- **INSTRUCTIONS FOR THE TASK**: Your output should repeat the entries below exactly. It should contain no images.

- **INPUT**:
_____

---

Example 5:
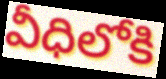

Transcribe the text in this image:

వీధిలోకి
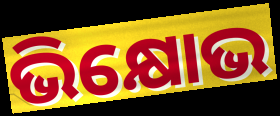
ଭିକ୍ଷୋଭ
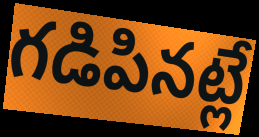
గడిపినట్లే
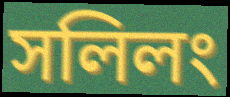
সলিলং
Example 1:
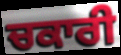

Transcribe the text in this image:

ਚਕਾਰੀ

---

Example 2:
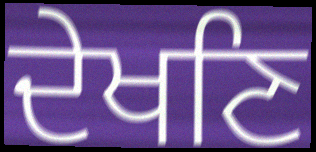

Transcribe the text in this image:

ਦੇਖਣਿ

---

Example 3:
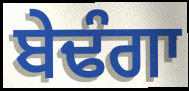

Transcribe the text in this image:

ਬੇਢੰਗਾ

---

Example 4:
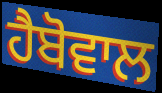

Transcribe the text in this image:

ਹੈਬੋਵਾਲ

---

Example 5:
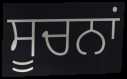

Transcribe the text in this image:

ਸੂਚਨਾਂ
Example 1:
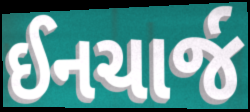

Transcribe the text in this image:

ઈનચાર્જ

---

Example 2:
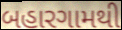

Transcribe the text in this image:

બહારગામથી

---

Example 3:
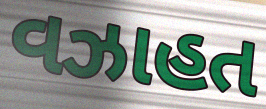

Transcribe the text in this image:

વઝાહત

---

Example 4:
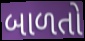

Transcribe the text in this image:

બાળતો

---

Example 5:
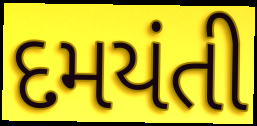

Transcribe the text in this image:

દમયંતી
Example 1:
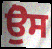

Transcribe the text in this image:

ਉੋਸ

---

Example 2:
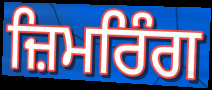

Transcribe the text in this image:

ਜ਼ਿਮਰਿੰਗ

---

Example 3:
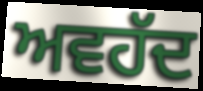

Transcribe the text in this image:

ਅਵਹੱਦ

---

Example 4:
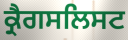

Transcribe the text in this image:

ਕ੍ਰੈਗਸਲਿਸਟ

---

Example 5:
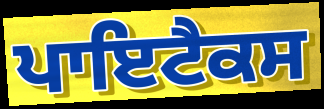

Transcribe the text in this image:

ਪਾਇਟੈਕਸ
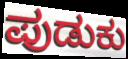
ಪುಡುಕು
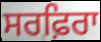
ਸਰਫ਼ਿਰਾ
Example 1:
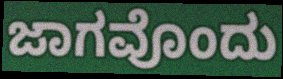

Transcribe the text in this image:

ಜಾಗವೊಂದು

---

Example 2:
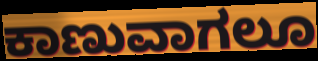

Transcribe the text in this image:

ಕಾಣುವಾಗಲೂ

_____

- **ANSWER SPACE**:
---

Example 5:

Transcribe the text in this image:

వీధిలోకి
ଭିକ୍ଷୋଭ
గడిపినట్లే
সলিলং
Example 1:

Transcribe the text in this image:

ਚਕਾਰੀ

---

Example 2:

Transcribe the text in this image:

ਦੇਖਣਿ

---

Example 3:

Transcribe the text in this image:

ਬੇਢੰਗਾ

---

Example 4:

Transcribe the text in this image:

ਹੈਬੋਵਾਲ

---

Example 5:

Transcribe the text in this image:

ਸੂਚਨਾਂ
Example 1:

Transcribe the text in this image:

ઈનચાર્જ

---

Example 2:

Transcribe the text in this image:

બહારગામથી

---

Example 3:

Transcribe the text in this image:

વઝાહત

---

Example 4:

Transcribe the text in this image:

બાળતો

---

Example 5:

Transcribe the text in this image:

દમયંતી
Example 1:

Transcribe the text in this image:

ਉੋਸ

---

Example 2:

Transcribe the text in this image:

ਜ਼ਿਮਰਿੰਗ

---

Example 3:

Transcribe the text in this image:

ਅਵਹੱਦ

---

Example 4:

Transcribe the text in this image:

ਕ੍ਰੈਗਸਲਿਸਟ

---

Example 5:

Transcribe the text in this image:

ਪਾਇਟੈਕਸ
ಪುಡುಕು
ਸਰਫ਼ਿਰਾ
Example 1:

Transcribe the text in this image:

ಜಾಗವೊಂದು

---

Example 2:

Transcribe the text in this image:

ಕಾಣುವಾಗಲೂ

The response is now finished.